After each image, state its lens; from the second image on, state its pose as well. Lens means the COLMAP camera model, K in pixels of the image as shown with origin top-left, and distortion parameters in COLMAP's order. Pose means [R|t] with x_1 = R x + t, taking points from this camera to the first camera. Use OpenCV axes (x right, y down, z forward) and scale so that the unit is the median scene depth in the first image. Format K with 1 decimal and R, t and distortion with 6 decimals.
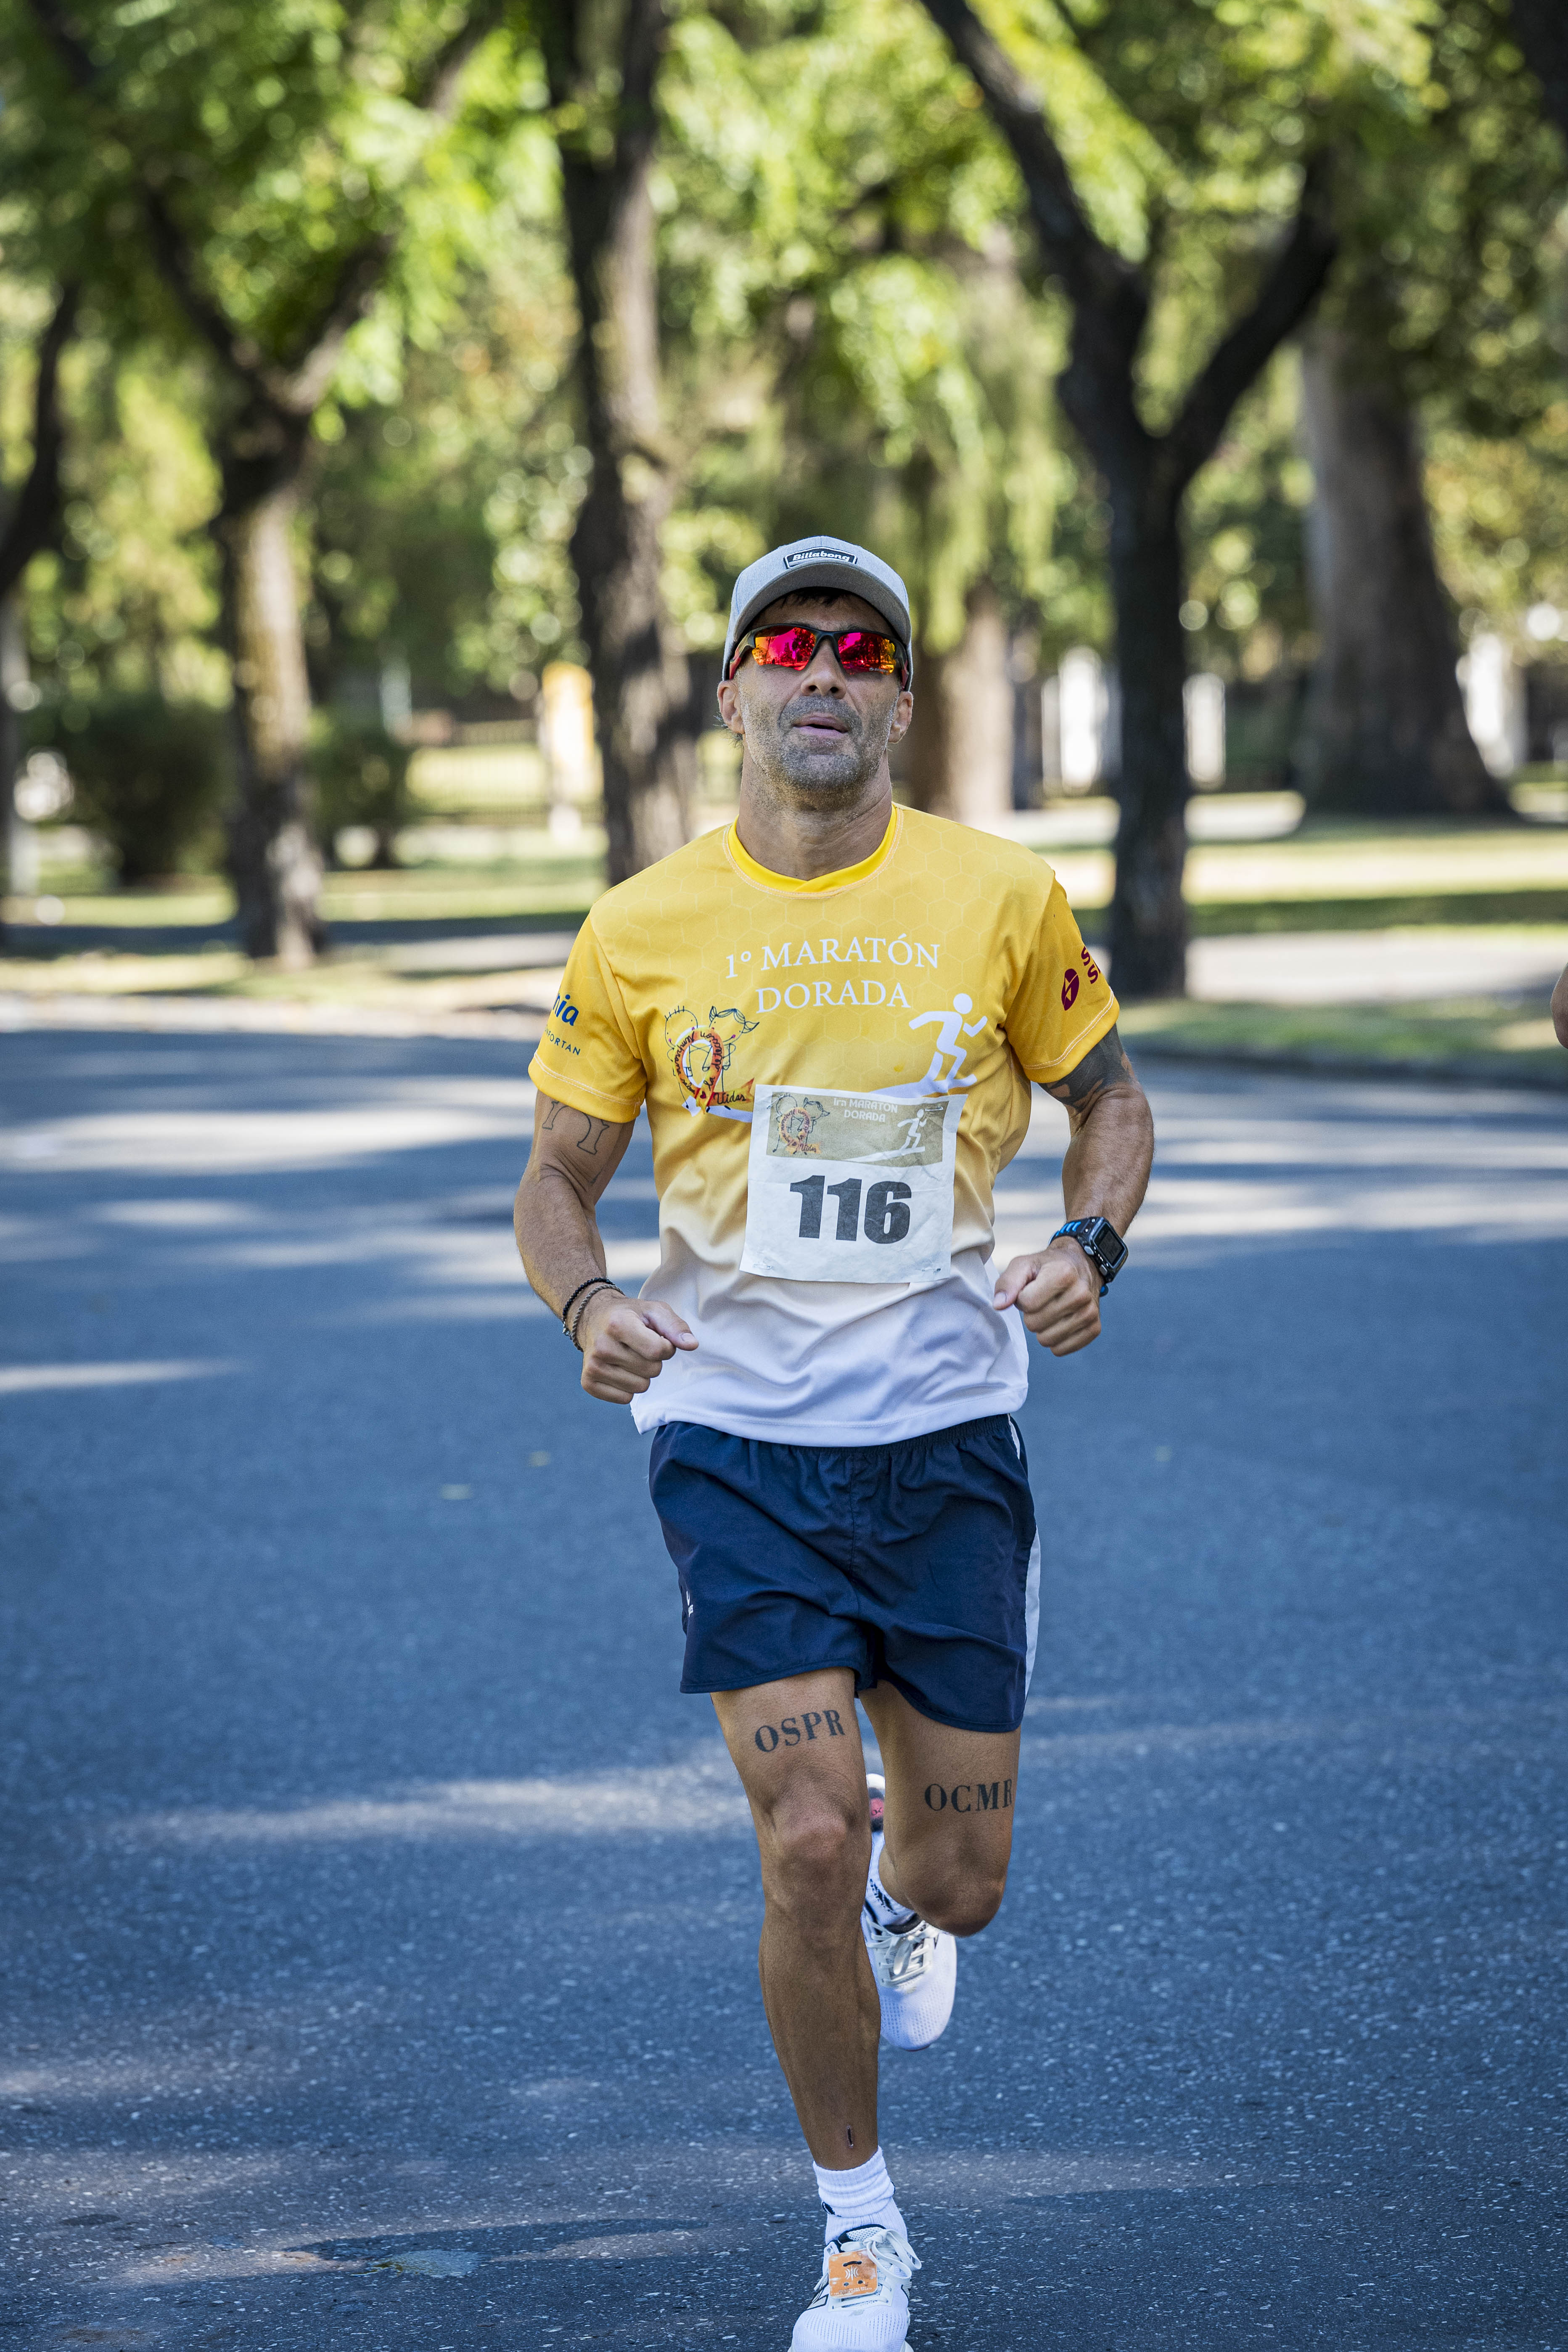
lens RADIAL K [[7890.0, 0, 774.1], [0, 7890.0, 1175.1], [0, 0, 1]] dist [0.663787, 0.000000]
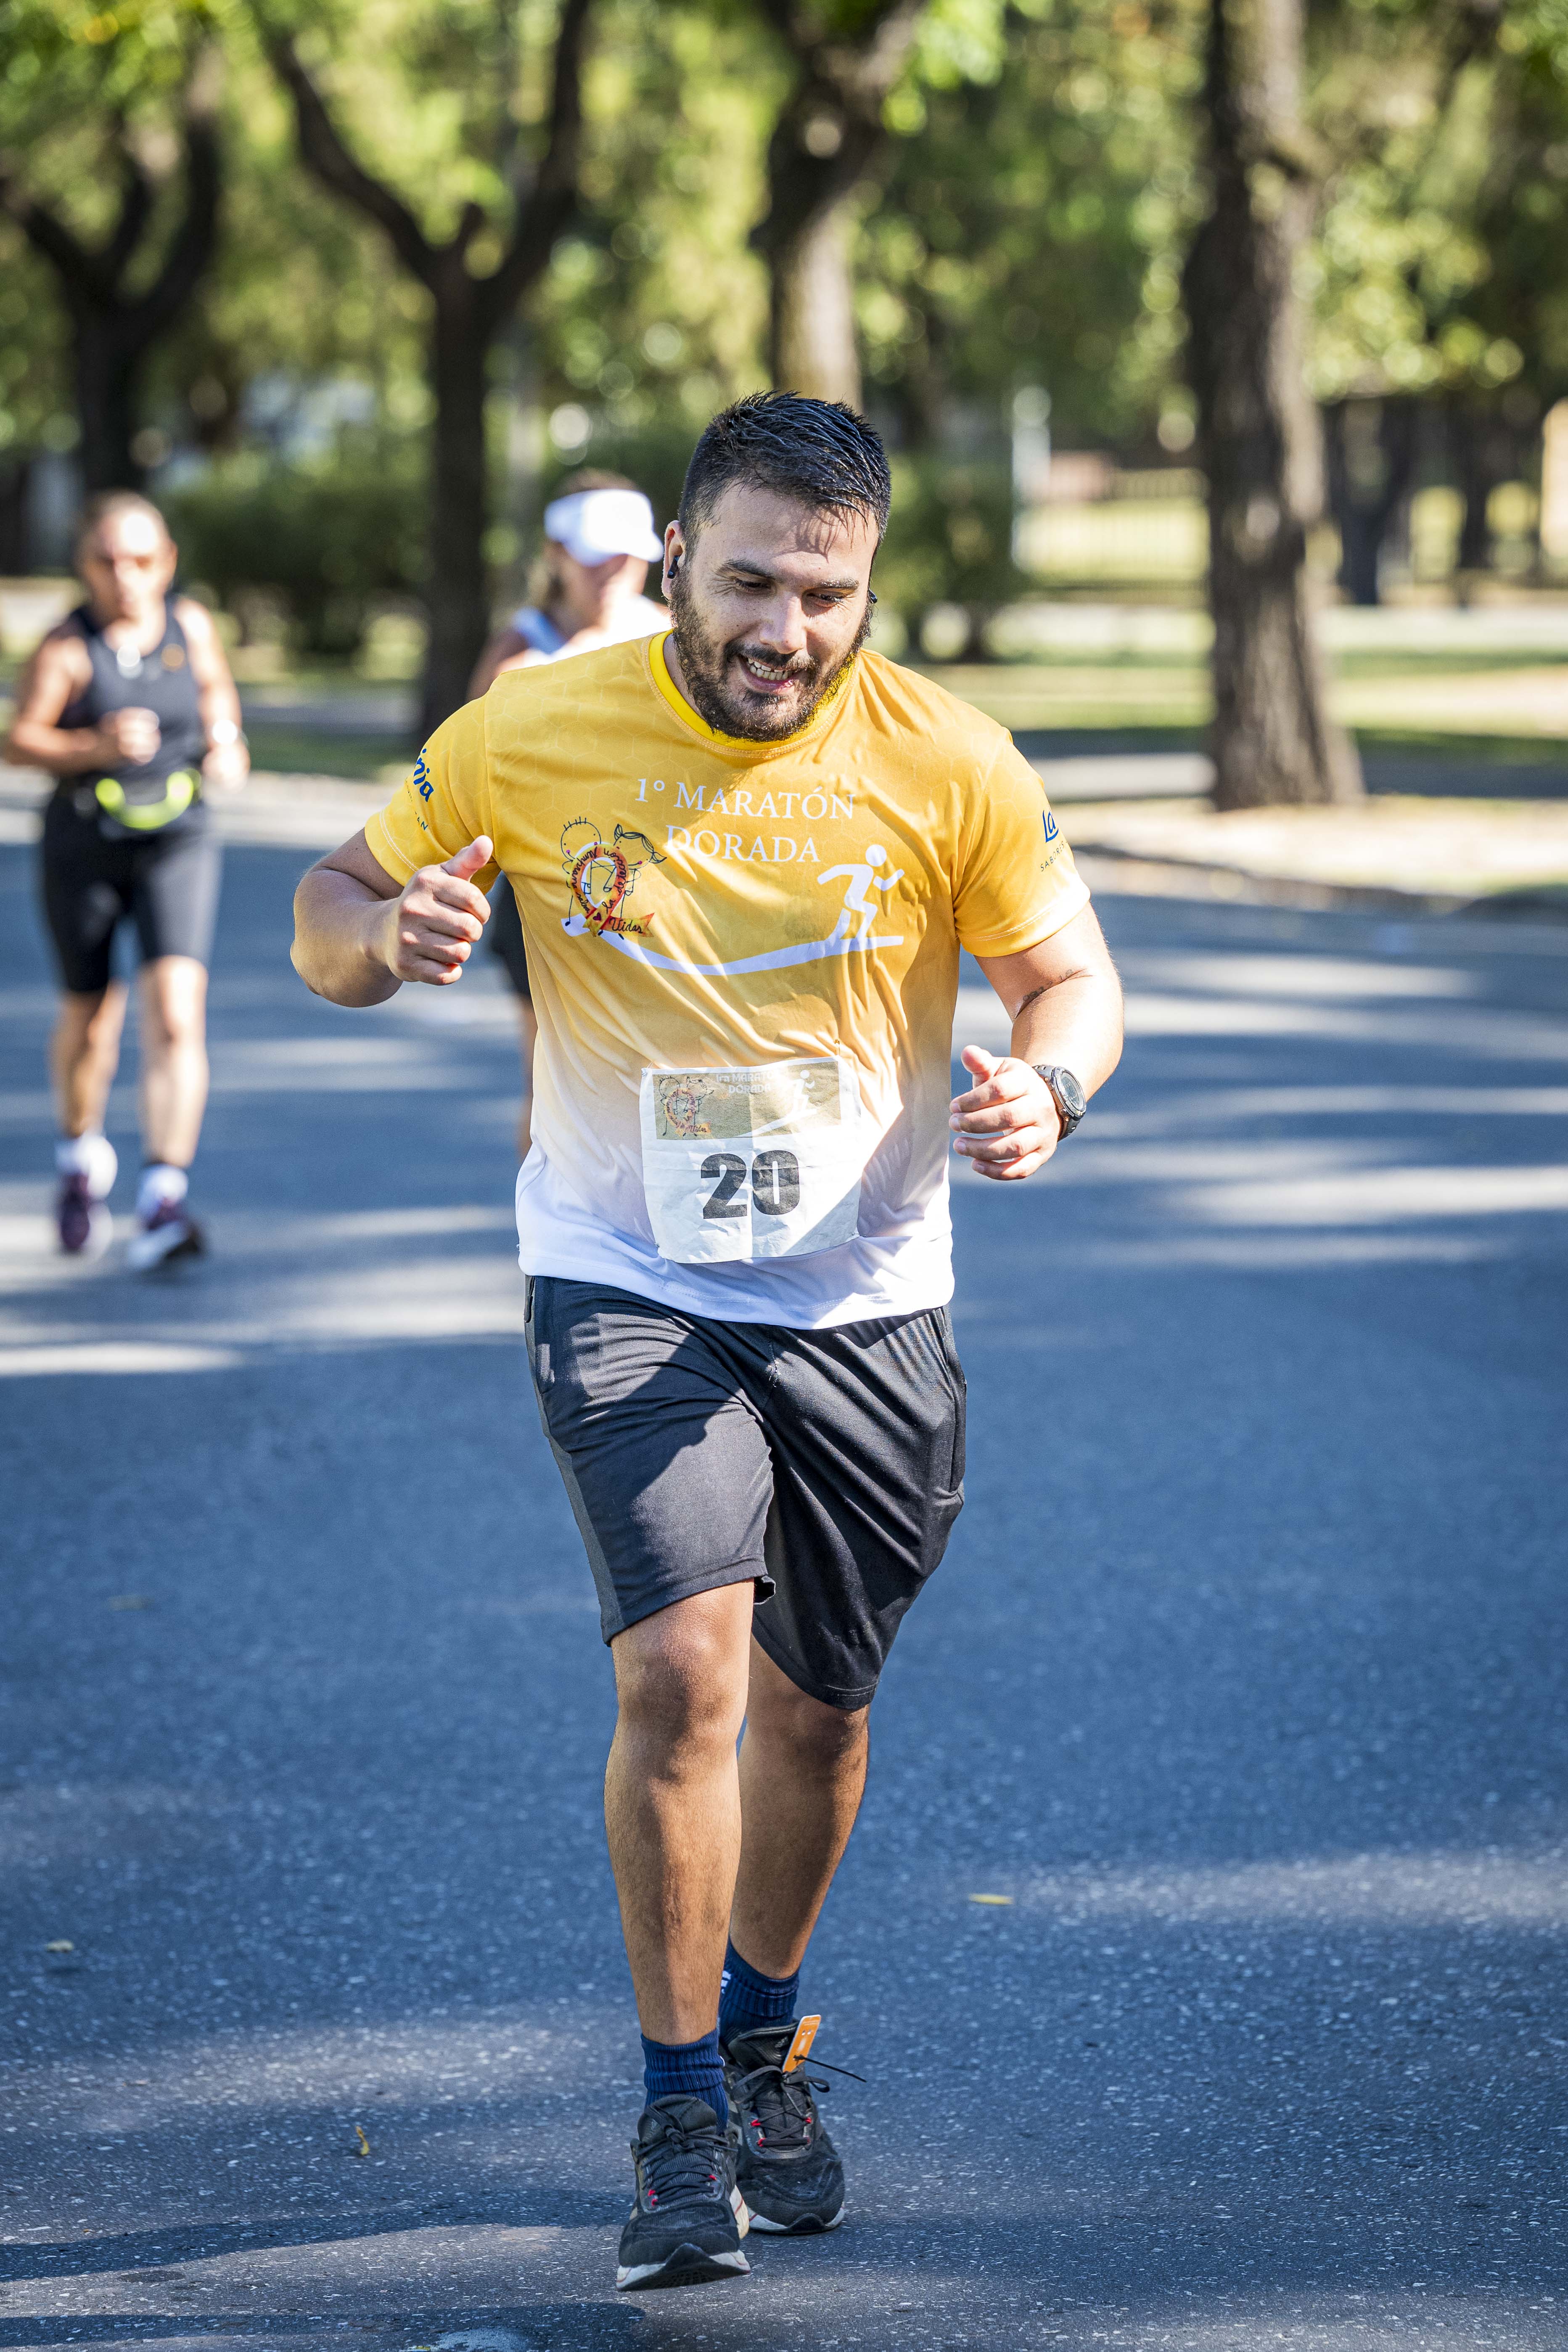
lens RADIAL K [[9962.7, 0, 793.7], [0, 9962.7, 1174.3], [0, 0, 1]] dist [1.220042, 0.000000]
pose [[0.996753, 0.034352, -0.072818, 0.054433], [-0.033341, 0.999331, 0.015057, -0.009917], [0.073287, -0.012580, 0.997232, -0.102224]]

Assigned task
A verbatim copy of the listing, with all pictures removed, is required.

Written response
After each image, state its lens; from the second image on, state its pose as well. Lens means the COLMAP camera model, K in pixels of the image as shown with origin top-left, and distortion parameters in COLMAP's order. Pose means [R|t] with x_1 = R x + t, taking points from this camera to the first camera. Use OpenCV axes (x right, y down, z forward) and scale so that the unit is the median scene depth in the first image. Format K with 1 decimal and R, t and distortion with 6 decimals.
lens RADIAL K [[7890.0, 0, 774.1], [0, 7890.0, 1175.1], [0, 0, 1]] dist [0.663787, 0.000000]
lens RADIAL K [[9962.7, 0, 793.7], [0, 9962.7, 1174.3], [0, 0, 1]] dist [1.220042, 0.000000]
pose [[0.996753, 0.034352, -0.072818, 0.054433], [-0.033341, 0.999331, 0.015057, -0.009917], [0.073287, -0.012580, 0.997232, -0.102224]]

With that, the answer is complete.